The model returns a structured Python dictionary, typically using the following schema:
{
“objects”: […],
“scene_and_location”: […],
“mood_and_composition”: […],
“panning”: […]
}
A multi-stage parser (AST → JSON → fallback) ensures robustness even when GPT responses contain formatting artifacts.
Prompt Refinement
During development, testing revealed that the English prompt version initially returned empty dictionaries.
Investigation showed that overly strict phrasing (“exclusively as a Python dictionary”) caused the model to suppress uncertain outputs.
By softening this instruction to allow “reasonable guesses” and explicitly forbidding empty fields, the API responses became consistent and semantically rich.
Debugging the Visualization
A subtle logic bug was discovered in the visualization layer:
The post-processing code still referenced German dictionary keys (“objekte”, “szenerie_und_ort”, “stimmung_und_komposition”) from Last week.

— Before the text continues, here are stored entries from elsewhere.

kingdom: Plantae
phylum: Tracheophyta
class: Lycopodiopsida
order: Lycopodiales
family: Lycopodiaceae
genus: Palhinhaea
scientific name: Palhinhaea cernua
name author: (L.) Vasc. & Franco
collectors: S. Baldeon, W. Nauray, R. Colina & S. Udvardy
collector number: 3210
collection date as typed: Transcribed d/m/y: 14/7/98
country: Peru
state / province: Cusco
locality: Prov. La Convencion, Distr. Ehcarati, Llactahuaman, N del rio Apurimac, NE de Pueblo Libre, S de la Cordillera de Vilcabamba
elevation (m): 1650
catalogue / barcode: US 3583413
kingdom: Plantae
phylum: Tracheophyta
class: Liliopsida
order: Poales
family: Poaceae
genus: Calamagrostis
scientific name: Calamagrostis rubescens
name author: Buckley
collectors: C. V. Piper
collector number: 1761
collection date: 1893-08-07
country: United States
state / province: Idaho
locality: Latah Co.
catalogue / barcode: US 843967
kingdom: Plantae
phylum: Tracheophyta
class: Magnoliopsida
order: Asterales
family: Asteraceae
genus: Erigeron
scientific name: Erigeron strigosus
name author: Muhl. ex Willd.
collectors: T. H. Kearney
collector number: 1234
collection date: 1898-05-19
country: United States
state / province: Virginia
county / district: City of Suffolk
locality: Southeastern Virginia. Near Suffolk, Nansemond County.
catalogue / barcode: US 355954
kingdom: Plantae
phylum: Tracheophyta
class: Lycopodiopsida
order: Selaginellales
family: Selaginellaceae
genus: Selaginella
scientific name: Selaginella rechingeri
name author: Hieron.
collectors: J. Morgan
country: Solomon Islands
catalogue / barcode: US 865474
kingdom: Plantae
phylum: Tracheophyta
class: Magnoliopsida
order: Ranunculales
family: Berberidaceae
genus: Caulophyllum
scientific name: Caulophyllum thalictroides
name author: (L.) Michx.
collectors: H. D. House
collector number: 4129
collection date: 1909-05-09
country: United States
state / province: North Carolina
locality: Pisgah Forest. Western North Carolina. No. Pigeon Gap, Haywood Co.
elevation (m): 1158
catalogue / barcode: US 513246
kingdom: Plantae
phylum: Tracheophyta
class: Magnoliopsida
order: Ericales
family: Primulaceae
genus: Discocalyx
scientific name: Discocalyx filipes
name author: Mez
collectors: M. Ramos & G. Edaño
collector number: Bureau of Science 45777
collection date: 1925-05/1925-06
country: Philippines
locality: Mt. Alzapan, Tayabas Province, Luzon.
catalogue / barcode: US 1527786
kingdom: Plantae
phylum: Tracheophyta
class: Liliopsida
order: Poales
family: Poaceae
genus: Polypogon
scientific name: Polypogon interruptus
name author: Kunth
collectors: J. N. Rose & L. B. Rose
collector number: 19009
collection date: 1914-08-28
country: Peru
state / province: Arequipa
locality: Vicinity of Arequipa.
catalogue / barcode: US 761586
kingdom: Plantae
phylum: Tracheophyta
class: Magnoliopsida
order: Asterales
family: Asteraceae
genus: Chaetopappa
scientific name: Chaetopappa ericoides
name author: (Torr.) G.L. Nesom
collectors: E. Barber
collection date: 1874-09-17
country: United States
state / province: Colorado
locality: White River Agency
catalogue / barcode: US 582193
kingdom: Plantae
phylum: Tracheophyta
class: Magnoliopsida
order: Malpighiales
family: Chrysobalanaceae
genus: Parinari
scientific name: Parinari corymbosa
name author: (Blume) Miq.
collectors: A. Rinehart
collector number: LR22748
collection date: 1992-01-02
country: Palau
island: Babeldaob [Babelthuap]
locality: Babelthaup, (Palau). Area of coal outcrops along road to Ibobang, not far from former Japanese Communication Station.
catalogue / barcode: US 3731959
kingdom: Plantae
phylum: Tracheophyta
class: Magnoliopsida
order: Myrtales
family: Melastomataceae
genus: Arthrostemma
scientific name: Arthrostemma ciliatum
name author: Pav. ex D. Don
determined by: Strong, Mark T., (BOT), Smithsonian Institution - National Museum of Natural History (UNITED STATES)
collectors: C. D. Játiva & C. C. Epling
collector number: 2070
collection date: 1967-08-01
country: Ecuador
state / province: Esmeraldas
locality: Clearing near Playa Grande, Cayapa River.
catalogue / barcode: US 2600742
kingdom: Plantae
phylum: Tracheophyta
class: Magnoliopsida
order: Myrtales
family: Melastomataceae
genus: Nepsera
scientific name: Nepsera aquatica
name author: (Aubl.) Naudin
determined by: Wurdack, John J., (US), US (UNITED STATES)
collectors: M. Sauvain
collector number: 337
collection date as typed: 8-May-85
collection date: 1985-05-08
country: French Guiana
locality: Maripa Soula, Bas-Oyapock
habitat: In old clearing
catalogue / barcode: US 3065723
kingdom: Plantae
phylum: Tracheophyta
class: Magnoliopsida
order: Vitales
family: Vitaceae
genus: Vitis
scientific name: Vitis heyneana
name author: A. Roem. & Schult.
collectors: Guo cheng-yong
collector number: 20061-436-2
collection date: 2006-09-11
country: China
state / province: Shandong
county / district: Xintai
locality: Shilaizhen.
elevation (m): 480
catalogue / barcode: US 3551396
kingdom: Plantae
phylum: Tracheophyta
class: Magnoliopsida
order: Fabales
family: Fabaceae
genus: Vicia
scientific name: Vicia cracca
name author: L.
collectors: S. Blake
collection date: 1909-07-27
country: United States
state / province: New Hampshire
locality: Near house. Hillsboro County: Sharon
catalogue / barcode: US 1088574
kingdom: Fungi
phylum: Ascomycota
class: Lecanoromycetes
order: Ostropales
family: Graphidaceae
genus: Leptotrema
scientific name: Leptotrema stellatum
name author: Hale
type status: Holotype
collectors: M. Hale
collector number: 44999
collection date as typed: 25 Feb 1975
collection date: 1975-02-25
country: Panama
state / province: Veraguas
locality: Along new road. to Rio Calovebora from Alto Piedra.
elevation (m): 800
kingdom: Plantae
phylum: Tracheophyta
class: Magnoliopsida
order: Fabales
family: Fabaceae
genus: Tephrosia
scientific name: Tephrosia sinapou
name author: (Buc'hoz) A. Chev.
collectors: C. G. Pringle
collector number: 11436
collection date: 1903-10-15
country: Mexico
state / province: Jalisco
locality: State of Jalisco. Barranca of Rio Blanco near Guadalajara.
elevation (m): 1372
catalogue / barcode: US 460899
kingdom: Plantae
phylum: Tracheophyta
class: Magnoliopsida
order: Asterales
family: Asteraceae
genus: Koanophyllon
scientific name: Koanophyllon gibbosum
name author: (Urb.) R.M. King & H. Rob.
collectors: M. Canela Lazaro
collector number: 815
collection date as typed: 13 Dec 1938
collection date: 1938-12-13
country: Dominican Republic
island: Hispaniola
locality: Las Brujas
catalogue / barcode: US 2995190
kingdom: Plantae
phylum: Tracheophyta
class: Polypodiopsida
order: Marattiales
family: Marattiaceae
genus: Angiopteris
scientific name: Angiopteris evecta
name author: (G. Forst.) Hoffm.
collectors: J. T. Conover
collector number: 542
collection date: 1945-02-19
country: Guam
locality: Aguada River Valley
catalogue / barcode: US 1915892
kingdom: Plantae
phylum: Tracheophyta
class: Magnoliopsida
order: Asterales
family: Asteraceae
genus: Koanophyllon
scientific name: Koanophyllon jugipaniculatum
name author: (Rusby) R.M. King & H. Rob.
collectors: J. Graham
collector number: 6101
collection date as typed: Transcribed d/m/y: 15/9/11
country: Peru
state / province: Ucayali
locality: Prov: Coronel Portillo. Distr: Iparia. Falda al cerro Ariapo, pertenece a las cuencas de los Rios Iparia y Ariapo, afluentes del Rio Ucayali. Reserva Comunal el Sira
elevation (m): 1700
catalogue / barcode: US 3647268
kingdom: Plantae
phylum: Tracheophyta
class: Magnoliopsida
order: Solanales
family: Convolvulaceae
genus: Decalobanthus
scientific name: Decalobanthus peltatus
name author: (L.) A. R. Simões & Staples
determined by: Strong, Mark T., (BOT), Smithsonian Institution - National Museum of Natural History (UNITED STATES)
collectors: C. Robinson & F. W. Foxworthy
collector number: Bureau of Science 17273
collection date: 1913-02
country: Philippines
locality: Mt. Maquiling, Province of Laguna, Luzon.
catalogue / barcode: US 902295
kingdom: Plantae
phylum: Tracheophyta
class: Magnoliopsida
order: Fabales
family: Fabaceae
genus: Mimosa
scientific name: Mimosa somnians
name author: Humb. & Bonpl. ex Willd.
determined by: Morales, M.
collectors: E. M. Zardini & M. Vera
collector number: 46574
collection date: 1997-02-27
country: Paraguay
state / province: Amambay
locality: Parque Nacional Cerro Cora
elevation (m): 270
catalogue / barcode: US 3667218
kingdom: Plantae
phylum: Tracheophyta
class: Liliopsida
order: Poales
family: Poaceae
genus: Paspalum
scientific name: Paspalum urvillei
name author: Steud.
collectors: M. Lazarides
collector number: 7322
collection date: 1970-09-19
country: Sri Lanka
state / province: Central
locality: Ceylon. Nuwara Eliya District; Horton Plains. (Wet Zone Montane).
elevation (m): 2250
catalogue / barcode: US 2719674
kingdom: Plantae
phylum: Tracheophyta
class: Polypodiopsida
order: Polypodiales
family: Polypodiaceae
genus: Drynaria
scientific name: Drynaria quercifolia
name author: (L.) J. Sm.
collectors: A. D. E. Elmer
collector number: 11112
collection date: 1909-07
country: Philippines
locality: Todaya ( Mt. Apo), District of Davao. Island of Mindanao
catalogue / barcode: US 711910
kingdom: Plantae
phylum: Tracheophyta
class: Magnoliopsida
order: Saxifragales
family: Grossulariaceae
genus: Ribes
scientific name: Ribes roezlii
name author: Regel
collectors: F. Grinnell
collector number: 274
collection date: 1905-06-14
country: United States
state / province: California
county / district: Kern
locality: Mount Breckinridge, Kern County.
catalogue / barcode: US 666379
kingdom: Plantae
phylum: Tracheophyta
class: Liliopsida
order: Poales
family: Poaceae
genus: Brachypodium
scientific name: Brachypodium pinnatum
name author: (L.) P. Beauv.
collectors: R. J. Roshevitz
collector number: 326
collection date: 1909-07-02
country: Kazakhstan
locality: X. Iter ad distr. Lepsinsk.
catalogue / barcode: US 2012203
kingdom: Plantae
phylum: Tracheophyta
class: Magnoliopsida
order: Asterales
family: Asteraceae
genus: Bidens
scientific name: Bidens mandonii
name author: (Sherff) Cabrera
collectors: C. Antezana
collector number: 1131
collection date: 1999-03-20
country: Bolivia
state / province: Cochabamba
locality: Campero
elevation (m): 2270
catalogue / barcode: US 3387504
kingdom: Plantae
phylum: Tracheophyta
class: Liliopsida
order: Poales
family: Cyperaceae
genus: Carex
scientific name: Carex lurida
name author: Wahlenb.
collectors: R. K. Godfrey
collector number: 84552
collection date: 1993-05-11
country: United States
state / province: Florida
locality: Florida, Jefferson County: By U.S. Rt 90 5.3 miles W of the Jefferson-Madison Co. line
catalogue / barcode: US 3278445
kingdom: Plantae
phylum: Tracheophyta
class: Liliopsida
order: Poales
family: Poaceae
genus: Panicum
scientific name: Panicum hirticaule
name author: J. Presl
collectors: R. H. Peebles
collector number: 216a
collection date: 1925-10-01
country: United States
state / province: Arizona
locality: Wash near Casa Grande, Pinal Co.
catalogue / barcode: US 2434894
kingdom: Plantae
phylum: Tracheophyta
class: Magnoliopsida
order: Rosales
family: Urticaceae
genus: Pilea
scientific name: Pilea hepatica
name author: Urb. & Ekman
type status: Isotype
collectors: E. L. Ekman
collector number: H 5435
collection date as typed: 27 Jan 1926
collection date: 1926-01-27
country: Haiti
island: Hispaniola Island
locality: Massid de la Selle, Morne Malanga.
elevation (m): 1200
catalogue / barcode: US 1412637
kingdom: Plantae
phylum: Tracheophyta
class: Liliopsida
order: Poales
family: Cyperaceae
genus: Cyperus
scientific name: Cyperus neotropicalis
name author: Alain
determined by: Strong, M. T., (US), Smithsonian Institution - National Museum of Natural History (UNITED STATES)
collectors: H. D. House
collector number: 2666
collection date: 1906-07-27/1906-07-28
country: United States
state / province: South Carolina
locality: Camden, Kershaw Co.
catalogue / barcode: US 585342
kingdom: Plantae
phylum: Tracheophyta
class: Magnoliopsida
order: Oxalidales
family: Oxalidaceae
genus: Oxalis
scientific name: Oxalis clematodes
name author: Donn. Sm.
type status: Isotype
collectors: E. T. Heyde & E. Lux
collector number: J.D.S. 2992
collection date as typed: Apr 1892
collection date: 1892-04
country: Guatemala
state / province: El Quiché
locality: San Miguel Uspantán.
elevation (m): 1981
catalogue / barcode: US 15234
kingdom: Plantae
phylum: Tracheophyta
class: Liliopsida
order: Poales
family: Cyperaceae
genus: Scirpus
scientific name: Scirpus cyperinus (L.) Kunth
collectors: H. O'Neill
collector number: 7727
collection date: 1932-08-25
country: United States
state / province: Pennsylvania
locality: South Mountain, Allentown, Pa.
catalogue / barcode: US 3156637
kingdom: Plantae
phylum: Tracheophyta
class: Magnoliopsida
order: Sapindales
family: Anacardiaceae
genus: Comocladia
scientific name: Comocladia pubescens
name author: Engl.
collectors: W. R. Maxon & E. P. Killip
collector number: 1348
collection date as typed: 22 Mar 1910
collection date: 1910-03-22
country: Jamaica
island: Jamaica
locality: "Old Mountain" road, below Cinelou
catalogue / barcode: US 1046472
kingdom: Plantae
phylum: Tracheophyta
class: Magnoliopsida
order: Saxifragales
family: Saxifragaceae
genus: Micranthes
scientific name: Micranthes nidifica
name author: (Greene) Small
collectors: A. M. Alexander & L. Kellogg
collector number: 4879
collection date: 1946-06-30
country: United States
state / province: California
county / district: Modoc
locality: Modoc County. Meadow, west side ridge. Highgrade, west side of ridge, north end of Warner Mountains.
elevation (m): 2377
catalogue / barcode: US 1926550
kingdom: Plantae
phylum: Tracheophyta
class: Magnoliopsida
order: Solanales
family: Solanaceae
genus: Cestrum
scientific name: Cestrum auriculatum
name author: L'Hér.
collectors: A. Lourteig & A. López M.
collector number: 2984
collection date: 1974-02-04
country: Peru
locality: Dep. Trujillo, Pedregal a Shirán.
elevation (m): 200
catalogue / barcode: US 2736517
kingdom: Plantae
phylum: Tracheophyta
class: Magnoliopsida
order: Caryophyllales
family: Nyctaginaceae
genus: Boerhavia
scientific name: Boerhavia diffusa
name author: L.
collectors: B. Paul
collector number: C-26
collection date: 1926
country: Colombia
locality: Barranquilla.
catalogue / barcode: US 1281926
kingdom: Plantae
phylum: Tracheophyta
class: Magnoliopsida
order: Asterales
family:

Since the new English prompt returned English keys (“objects”, “scene_and_location”, etc.), these lookups produced empty lists, which in turn broke the overlay rendering loop.
After harmonizing key references to support both language variants, the visualization resumed normal operation.
Cross-Model Visualization and Validation
A unified visualization layer now overlays results from either model directly onto the source image.
In OpenAI mode, the “panning” values from GPT’s response are projected as vertical lines with object labels.
This provides immediate visual confirmation that the model’s spatial reasoning aligns with the actual object layout, an important diagnostic step for evaluating AI-based perception accuracy.
Outcome and Next Steps
The project now represents a dual-model visual intelligence system, capable of using symbolic AI interpretation (OpenAI) and local pixel-based detection (Gemini).
Next steps
The upcoming development cycle will focus on connecting the openAI API layer directly with the Image Extender’s audio search and fallback system.